What is expected » An exact transcript of all the records is the expected answer.

Records for the exercise »
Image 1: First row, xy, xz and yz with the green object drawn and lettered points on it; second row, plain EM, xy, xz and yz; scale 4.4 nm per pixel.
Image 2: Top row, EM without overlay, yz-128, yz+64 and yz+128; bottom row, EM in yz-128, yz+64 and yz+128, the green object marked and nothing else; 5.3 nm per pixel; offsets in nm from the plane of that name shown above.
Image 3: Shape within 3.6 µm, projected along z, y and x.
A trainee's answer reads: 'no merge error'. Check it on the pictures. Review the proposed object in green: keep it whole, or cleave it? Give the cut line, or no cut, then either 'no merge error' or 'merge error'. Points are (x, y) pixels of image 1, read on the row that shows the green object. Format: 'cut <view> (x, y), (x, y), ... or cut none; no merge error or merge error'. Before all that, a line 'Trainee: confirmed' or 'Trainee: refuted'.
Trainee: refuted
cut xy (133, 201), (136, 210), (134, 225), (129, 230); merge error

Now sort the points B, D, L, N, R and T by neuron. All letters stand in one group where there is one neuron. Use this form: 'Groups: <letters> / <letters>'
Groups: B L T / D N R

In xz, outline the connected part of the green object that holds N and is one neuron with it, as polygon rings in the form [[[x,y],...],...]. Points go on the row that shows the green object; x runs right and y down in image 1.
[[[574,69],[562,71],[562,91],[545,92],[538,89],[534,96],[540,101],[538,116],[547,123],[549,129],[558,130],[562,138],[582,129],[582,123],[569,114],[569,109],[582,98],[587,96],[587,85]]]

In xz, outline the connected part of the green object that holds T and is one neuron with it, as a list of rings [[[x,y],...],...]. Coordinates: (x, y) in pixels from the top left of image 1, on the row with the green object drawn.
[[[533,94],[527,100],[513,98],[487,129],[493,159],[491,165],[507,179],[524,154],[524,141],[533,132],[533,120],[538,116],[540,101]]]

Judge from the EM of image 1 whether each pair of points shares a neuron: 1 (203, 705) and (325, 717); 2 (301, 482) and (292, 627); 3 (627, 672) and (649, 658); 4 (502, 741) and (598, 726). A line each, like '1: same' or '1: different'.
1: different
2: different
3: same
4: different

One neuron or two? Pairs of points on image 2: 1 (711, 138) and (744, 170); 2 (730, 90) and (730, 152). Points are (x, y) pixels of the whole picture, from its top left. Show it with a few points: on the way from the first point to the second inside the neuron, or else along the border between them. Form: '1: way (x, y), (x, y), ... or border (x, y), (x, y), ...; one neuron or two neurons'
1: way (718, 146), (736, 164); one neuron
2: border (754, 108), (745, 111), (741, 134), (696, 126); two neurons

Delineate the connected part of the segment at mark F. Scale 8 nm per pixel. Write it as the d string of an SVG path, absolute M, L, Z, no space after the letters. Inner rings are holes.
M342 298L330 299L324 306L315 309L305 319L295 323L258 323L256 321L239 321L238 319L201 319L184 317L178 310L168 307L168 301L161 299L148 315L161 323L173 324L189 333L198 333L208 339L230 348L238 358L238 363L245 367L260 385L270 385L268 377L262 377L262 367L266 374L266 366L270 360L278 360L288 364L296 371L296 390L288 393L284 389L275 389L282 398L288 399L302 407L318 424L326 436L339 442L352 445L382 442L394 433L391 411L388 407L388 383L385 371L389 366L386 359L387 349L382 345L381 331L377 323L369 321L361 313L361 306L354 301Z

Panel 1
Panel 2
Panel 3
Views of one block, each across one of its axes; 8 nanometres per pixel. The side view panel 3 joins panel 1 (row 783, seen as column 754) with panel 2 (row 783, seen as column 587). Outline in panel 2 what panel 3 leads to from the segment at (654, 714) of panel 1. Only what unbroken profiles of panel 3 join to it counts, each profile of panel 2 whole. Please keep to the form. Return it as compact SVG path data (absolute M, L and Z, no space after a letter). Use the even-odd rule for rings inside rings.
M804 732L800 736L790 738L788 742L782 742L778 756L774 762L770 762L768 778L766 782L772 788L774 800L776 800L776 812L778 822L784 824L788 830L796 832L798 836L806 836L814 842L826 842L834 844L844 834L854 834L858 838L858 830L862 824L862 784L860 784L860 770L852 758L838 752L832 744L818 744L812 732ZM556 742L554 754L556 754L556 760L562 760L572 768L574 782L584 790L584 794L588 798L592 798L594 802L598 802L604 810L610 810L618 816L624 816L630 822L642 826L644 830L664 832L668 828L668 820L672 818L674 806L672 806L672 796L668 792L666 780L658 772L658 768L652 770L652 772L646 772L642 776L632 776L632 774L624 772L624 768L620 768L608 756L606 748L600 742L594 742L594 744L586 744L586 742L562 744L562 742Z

Solved exercise »
Image 1: First row, xy, xz and yz with the green object drawn and lettered points on it; second row, plain EM, xy, xz and yz; scale 4.4 nm per pixel.
Image 2: Top row, EM without overlay, yz-128, yz+64 and yz+128; bottom row, EM in yz-128, yz+64 and yz+128, the green object marked and nothing else; 5.3 nm per pixel; offsets in nm from the plane of that name shown above.
Image 3: Shape within 3.6 µm, projected along z, y and x.
A trainee's answer reads: 'no merge error'. Check it on the pictures. Review the proposed object in green: keep it whole, or cleave it? Give the cut line, or no cut, then either 'no merge error' or 'merge error'. Points are (x, y) pixels of image 1, read on the row that shows the green object. Format: 'cut <view> (x, y), (x, y), ... or cut none; no merge error or merge error'. Before all that, a line 'Trainee: confirmed' or 'Trainee: refuted'.
Trainee: refuted
cut xy (133, 201), (136, 210), (134, 225), (129, 230); merge error

Now sort the points B, D, L, N, R and T by neuron. All letters stand in one group where there is one neuron. Use this form: 'Groups: <letters> / <letters>'
Groups: B L T / D N R

In xz, outline the connected part of the green object that holds N and is one neuron with it, as polygon rings in the form [[[x,y],...],...]. Points go on the row that shows the green object; x runs right and y down in image 1.
[[[574,69],[562,71],[562,91],[545,92],[538,89],[534,96],[540,101],[538,116],[547,123],[549,129],[558,130],[562,138],[582,129],[582,123],[569,114],[569,109],[582,98],[587,96],[587,85]]]

In xz, outline the connected part of the green object that holds T and is one neuron with it, as a list of rings [[[x,y],...],...]. Coordinates: (x, y) in pixels from the top left of image 1, on the row with the green object drawn.
[[[533,94],[527,100],[513,98],[487,129],[493,159],[491,165],[507,179],[524,154],[524,141],[533,132],[533,120],[538,116],[540,101]]]

Judge from the EM of image 1 whether each pair of points shares a neuron: 1 (203, 705) and (325, 717); 2 (301, 482) and (292, 627); 3 (627, 672) and (649, 658); 4 (502, 741) and (598, 726). A line each, like '1: same' or '1: different'.
1: different
2: different
3: same
4: different

One neuron or two? Pairs of points on image 2: 1 (711, 138) and (744, 170); 2 (730, 90) and (730, 152). Points are (x, y) pixels of the whole picture, from its top left. Show it with a few points: on the way from the first point to the second inside the neuron, or else along the border between them. Form: '1: way (x, y), (x, y), ... or border (x, y), (x, y), ...; one neuron or two neurons'
1: way (718, 146), (736, 164); one neuron
2: border (754, 108), (745, 111), (741, 134), (696, 126); two neurons

Delineate the connected part of the segment at mark F. Scale 8 nm per pixel. Write it as the d string of an SVG path, absolute M, L, Z, no space after the letters. Inner rings are holes.
M342 298L330 299L324 306L315 309L305 319L295 323L258 323L256 321L239 321L238 319L201 319L184 317L178 310L168 307L168 301L161 299L148 315L161 323L173 324L189 333L198 333L208 339L230 348L238 358L238 363L245 367L260 385L270 385L268 377L262 377L262 367L266 374L266 366L270 360L278 360L288 364L296 371L296 390L288 393L284 389L275 389L282 398L288 399L302 407L318 424L326 436L339 442L352 445L382 442L394 433L391 411L388 407L388 383L385 371L389 366L386 359L387 349L382 345L381 331L377 323L369 321L361 313L361 306L354 301Z

Panel 1
Panel 2
Panel 3
Views of one block, each across one of its axes; 8 nanometres per pixel. The side view panel 3 joins panel 1 (row 783, seen as column 754) with panel 2 (row 783, seen as column 587). Outline in panel 2 what panel 3 leads to from the segment at (654, 714) of panel 1. Only what unbroken profiles of panel 3 join to it counts, each profile of panel 2 whole. Please keep to the form. Return it as compact SVG path data (absolute M, L and Z, no space after a letter). Use the even-odd rule for rings inside rings.
M804 732L800 736L790 738L788 742L782 742L778 756L774 762L770 762L768 778L766 782L772 788L774 800L776 800L776 812L778 822L784 824L788 830L796 832L798 836L806 836L814 842L826 842L834 844L844 834L854 834L858 838L858 830L862 824L862 784L860 784L860 770L852 758L838 752L832 744L818 744L812 732ZM556 742L554 754L556 754L556 760L562 760L572 768L574 782L584 790L584 794L588 798L592 798L594 802L598 802L604 810L610 810L618 816L624 816L630 822L642 826L644 830L664 832L668 828L668 820L672 818L674 806L672 806L672 796L668 792L666 780L658 772L658 768L652 770L652 772L646 772L642 776L632 776L632 774L624 772L624 768L620 768L608 756L606 748L600 742L594 742L594 744L586 744L586 742L562 744L562 742Z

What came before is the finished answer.